[Begin]
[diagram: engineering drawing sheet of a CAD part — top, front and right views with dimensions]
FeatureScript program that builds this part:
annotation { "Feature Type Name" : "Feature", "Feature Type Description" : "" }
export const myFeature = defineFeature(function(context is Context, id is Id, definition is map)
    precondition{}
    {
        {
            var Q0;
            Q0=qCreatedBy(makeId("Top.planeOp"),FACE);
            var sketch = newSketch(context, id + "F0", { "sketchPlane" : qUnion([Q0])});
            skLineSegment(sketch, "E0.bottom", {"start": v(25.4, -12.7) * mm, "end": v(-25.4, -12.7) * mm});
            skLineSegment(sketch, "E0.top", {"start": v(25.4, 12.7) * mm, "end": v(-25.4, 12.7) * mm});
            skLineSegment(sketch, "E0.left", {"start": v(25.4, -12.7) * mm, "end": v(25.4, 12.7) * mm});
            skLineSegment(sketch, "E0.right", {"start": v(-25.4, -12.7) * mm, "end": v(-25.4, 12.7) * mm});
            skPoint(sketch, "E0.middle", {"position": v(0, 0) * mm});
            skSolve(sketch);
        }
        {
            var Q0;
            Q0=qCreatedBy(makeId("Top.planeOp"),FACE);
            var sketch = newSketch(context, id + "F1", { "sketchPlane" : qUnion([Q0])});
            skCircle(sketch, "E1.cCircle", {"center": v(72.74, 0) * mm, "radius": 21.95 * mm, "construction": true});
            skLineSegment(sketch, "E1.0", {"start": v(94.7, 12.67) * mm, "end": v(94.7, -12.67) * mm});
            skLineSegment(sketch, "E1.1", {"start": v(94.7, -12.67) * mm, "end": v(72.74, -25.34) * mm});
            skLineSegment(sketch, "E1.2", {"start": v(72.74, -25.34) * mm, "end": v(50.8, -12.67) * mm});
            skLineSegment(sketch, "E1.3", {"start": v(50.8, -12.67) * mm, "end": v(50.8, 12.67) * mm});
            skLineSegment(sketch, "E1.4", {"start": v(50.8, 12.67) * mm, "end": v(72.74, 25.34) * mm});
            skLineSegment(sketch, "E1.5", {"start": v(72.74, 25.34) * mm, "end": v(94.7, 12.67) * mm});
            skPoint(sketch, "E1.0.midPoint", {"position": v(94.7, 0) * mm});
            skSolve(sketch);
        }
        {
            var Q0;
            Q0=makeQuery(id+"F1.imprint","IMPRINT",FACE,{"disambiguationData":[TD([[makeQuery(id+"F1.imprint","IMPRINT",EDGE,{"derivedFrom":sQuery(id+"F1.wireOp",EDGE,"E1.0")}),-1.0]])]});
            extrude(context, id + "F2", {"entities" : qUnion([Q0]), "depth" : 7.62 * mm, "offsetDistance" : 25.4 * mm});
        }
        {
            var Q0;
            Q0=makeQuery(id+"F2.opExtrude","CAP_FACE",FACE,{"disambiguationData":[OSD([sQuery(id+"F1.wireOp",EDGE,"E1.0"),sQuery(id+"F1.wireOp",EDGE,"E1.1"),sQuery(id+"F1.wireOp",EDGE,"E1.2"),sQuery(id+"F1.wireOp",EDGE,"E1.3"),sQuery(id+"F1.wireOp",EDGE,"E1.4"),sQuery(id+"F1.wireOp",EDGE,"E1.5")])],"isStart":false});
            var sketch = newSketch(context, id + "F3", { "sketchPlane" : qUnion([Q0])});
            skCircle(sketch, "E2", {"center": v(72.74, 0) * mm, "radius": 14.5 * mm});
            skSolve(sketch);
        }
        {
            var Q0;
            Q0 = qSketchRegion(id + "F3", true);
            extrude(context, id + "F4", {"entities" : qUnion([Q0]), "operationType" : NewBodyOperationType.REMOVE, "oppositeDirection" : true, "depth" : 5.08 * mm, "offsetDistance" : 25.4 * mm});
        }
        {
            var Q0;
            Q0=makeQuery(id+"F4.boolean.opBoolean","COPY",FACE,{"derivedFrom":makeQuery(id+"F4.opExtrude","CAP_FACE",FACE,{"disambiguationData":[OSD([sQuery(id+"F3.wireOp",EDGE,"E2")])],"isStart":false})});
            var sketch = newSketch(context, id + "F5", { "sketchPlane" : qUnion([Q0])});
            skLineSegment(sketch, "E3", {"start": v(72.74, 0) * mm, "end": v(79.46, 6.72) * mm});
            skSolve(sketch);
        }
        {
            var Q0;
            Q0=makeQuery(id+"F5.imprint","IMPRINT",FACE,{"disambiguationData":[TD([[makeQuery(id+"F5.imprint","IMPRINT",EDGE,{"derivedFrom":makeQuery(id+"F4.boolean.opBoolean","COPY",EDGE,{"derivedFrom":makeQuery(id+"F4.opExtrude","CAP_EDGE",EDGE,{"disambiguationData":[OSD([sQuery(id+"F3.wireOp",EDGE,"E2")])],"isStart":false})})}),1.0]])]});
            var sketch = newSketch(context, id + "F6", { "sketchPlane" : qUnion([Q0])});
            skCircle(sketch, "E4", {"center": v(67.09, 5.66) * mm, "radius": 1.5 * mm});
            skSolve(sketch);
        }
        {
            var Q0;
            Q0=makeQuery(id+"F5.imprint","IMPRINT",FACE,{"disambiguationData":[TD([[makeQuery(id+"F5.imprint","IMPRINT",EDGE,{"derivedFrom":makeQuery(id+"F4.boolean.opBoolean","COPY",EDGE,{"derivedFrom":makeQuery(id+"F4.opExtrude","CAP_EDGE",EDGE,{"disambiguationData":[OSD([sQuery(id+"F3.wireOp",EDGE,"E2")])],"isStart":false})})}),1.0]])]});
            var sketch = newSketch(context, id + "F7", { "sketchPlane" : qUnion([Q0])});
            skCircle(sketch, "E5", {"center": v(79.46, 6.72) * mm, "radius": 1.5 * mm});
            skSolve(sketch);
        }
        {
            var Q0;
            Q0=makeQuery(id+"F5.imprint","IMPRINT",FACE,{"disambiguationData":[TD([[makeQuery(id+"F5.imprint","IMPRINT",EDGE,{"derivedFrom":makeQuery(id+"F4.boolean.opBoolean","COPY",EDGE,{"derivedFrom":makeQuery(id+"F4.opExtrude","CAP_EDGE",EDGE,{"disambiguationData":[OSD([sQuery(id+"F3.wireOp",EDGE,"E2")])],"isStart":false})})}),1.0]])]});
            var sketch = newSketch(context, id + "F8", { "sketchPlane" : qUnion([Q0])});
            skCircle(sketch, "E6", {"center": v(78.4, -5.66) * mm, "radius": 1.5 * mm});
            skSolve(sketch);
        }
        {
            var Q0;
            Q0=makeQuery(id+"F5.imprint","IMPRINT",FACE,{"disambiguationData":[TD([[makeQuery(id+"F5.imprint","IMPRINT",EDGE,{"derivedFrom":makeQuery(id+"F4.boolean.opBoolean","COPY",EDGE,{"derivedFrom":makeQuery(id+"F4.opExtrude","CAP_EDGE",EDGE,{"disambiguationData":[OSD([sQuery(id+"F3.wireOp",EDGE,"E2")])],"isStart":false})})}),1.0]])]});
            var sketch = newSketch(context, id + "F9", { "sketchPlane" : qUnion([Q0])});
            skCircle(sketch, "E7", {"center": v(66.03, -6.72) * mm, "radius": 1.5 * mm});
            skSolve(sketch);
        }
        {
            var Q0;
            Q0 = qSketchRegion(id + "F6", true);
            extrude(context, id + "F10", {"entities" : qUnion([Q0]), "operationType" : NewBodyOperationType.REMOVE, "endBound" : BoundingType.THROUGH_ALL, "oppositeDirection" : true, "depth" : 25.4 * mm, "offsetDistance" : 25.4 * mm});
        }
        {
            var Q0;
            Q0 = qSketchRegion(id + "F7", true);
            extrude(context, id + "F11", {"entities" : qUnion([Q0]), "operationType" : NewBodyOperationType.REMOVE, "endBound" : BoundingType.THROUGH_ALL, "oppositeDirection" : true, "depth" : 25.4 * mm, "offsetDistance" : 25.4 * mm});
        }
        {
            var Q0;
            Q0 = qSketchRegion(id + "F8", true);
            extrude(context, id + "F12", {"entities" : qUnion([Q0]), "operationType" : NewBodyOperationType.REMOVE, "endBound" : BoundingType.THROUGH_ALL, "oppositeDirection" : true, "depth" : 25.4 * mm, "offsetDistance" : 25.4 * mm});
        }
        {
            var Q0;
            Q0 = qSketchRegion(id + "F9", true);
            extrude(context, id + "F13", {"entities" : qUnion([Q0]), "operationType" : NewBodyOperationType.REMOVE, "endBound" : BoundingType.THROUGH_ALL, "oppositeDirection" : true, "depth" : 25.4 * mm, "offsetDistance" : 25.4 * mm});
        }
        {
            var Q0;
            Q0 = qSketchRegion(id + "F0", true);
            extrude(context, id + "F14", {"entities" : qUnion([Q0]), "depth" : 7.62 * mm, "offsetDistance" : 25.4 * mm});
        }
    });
[End]
→ **REQUIREMENT**
Show each line of the entries above that contains the string "position", copying every such line in full.

→ **COMPLETED TASK**
            skPoint(sketch, "E0.middle", {"position": v(0, 0) * mm});
            skPoint(sketch, "E1.0.midPoint", {"position": v(94.7, 0) * mm});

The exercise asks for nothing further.